* **Task requirements**
Arrange all of the data below as a numbered list, dropping any blank lines. Leave the pictures out of your answer.

* **Data**
=-=-=

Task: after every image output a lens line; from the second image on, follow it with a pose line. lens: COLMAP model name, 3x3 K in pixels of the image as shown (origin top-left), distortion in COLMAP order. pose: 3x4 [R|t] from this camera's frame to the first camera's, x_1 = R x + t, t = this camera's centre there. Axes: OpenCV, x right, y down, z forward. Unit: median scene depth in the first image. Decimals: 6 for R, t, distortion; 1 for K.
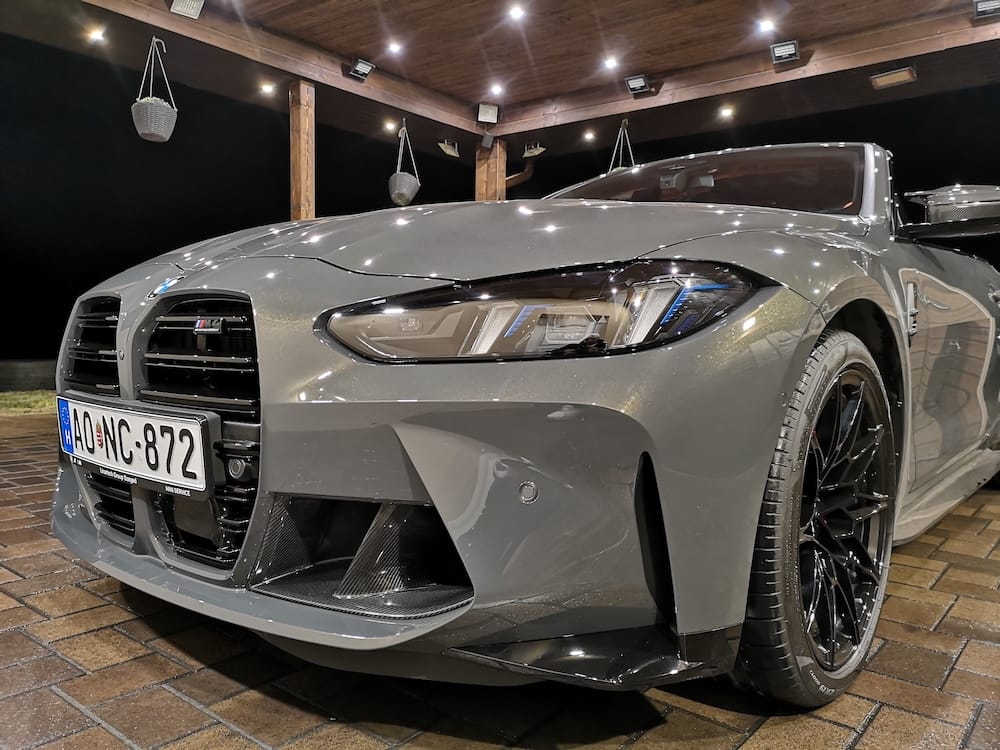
lens RADIAL K [[766.1, 0, 497.2], [0, 766.1, 375.1], [0, 0, 1]] dist [0.061064, -0.059860]
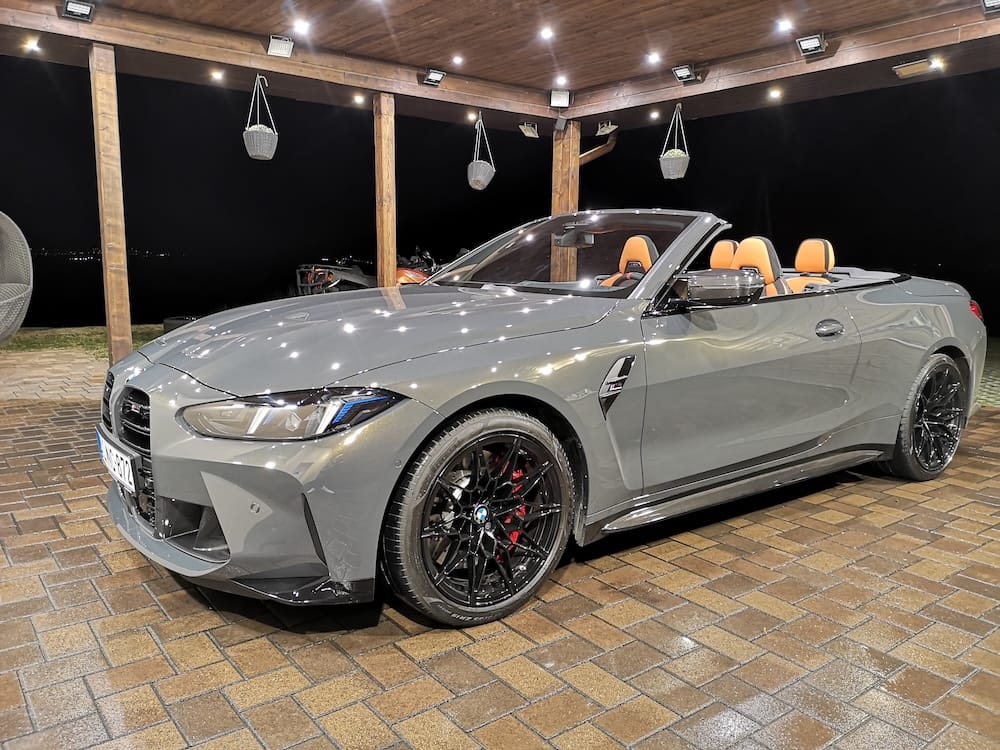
lens RADIAL K [[766.1, 0, 506.1], [0, 766.1, 376.7], [0, 0, 1]] dist [0.061064, -0.059860]
pose [[0.975185, 0.028491, -0.219550, 0.196134], [-0.005796, 0.994631, 0.103326, -0.071318], [0.221315, -0.099489, 0.970114, -0.139260]]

=-=-=

* **The answer**
1. Task: after every image output a lens line; from the second image on, follow it with a pose line. lens: COLMAP model name, 3x3 K in pixels of the image as shown (origin top-left), distortion in COLMAP order. pose: 3x4 [R|t] from this camera's frame to the first camera's, x_1 = R x + t, t = this camera's centre there. Axes: OpenCV, x right, y down, z forward. Unit: median scene depth in the first image. Decimals: 6 for R, t, distortion; 1 for K.
2. lens RADIAL K [[766.1, 0, 497.2], [0, 766.1, 375.1], [0, 0, 1]] dist [0.061064, -0.059860]
3. lens RADIAL K [[766.1, 0, 506.1], [0, 766.1, 376.7], [0, 0, 1]] dist [0.061064, -0.059860]
4. pose [[0.975185, 0.028491, -0.219550, 0.196134], [-0.005796, 0.994631, 0.103326, -0.071318], [0.221315, -0.099489, 0.970114, -0.139260]]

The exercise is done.